Arlette avec un élève m'annonce que ça porte bien sur la ville d'où elle revient. Mais cela ne m'interresse pas puisque je n'ai pas pu photographier Thorens. Et sur le retour, il est probable que la pluie aura tout léssivé.
MORALITES: Comme toujours il fallait partir plus tôt mais on a beau s'agiter; les préparatifs demandent toujours beaucoup de temps.
Je n'avais pas la Fauvette suffisament en mains et réelement elle avance moins que le Javelot. Il n'y a pas moyen de "forcer" un mauvais passage; il faut constament revenir en arrière, rfaire le plafond et croiser à moins de 100k/h. Le Nord 2000 va presque aussi bien.

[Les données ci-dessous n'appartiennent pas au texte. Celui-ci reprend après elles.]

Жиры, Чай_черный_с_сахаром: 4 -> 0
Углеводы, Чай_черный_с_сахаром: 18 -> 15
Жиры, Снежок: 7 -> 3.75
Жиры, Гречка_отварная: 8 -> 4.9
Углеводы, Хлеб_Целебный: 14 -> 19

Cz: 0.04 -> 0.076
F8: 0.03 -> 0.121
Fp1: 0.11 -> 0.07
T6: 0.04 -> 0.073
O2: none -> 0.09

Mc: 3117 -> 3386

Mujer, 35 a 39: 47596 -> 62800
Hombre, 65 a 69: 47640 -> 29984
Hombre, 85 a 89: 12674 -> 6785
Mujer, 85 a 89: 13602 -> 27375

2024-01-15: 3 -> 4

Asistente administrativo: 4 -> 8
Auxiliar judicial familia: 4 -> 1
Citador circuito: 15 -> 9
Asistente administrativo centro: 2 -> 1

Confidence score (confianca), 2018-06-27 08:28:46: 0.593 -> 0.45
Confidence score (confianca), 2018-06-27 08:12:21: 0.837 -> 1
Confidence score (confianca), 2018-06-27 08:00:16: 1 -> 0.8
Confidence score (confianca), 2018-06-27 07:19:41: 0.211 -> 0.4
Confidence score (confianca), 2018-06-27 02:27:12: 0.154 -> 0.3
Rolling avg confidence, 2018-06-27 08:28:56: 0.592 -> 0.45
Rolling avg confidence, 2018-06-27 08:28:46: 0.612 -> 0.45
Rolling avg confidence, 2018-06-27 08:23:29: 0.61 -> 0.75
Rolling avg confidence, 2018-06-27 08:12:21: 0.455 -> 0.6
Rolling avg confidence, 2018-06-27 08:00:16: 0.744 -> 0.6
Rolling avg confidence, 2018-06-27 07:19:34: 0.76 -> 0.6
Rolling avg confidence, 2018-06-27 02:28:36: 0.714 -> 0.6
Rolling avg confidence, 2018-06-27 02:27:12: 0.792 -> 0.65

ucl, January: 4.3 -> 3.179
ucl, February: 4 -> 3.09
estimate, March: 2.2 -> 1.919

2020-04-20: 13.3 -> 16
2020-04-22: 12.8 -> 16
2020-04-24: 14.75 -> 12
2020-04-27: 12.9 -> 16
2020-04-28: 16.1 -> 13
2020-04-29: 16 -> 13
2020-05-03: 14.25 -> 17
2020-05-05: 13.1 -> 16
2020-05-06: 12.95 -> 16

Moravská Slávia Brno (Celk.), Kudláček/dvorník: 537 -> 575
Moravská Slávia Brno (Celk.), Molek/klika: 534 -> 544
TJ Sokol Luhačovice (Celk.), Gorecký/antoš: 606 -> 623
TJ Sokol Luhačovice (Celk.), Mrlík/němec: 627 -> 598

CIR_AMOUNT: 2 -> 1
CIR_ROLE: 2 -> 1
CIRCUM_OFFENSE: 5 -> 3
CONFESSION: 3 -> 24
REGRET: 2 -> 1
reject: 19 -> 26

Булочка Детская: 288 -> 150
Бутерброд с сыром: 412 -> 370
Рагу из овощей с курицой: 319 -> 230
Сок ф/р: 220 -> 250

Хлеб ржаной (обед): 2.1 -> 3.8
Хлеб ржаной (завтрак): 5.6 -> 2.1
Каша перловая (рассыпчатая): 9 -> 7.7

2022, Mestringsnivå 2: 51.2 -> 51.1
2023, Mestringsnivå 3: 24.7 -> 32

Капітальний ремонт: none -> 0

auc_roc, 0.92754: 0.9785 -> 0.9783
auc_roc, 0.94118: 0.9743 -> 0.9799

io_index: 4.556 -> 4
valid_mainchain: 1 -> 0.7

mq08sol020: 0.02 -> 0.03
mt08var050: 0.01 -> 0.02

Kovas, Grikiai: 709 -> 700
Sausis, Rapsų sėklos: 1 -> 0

J'ai commis la grosse faute de m'obstiner à St Jean alors que j'aurais dû depuis Tourniol remonter toute la chîne de Musan presque jusqu'à St Nazaire, sous les barbules pour arriver haut sur la plaine au N. de St Jean. Je ne m'y ferais plus prendre, ça m'est arrivé trop souvent. J'ai aussi trop musardé à la Chartreuse. L'essentiel est de pouvoir arriver pas trop bas sur la Bauche pour faire l'Épine facilement.
Le but fixé était peut-être réalisable une heure plus tôt. Mais j'ai pû me rendre compte qu'avec une meilleure instabilité, des plafonds un peu plus haut (de tous mes vols, je n'ai jamais pu voir les crêtes de la Chartreuse!) Il n'y a pas de problème et on doit pouvoir aller sans difficulté et assez vite jusqu'à Bonneville
Pour Globule: Qui était cette Arlette (Abadie?).